Output all of the rows below verbatim, line for line, and omit the pictures.

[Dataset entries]
-- Opening Marker --

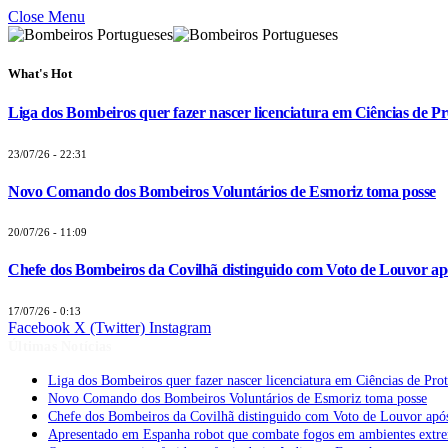
Close Menu
What's Hot
Liga dos Bombeiros quer fazer nascer licenciatura em Ciências de Pr
23/07/26 - 22:31
Novo Comando dos Bombeiros Voluntários de Esmoriz toma posse
20/07/26 - 11:09
Chefe dos Bombeiros da Covilhã distinguido com Voto de Louvor apó
17/07/26 - 0:13
Facebook
X (Twitter)
Instagram
Últimas Notícias
Liga dos Bombeiros quer fazer nascer licenciatura em Ciências de Pro
Novo Comando dos Bombeiros Voluntários de Esmoriz toma posse
Chefe dos Bombeiros da Covilhã distinguido com Voto de Louvor após
Apresentado em Espanha robot que combate fogos em ambientes extr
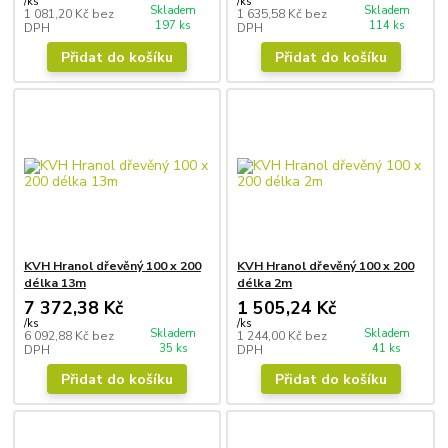
/
ks
/
ks
Skladem
Skladem
1 081,20 Kč
bez
1 635,58 Kč
bez
197 ks
114 ks
DPH
DPH
Přidat do košíku
Přidat do košíku
KVH Hranol dřevěný 100 x 200
KVH Hranol dřevěný 100 x 200
délka 13m
délka 2m
7 372,38 Kč
1 505,24 Kč
/
ks
/
ks
Skladem
Skladem
6 092,88 Kč
bez
1 244,00 Kč
bez
35 ks
41 ks
DPH
DPH
Přidat do košíku
Přidat do košíku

-- Closing Marker --

Response to the task:
Close Menu
What's Hot
Liga dos Bombeiros quer fazer nascer licenciatura em Ciências de Pr
23/07/26 - 22:31
Novo Comando dos Bombeiros Voluntários de Esmoriz toma posse
20/07/26 - 11:09
Chefe dos Bombeiros da Covilhã distinguido com Voto de Louvor apó
17/07/26 - 0:13
Facebook
X (Twitter)
Instagram
Últimas Notícias
Liga dos Bombeiros quer fazer nascer licenciatura em Ciências de Pro
Novo Comando dos Bombeiros Voluntários de Esmoriz toma posse
Chefe dos Bombeiros da Covilhã distinguido com Voto de Louvor após
Apresentado em Espanha robot que combate fogos em ambientes extr
/
ks
/
ks
Skladem
Skladem
1 081,20 Kč
bez
1 635,58 Kč
bez
197 ks
114 ks
DPH
DPH
Přidat do košíku
Přidat do košíku
KVH Hranol dřevěný 100 x 200
KVH Hranol dřevěný 100 x 200
délka 13m
délka 2m
7 372,38 Kč
1 505,24 Kč
/
ks
/
ks
Skladem
Skladem
6 092,88 Kč
bez
1 244,00 Kč
bez
35 ks
41 ks
DPH
DPH
Přidat do košíku
Přidat do košíku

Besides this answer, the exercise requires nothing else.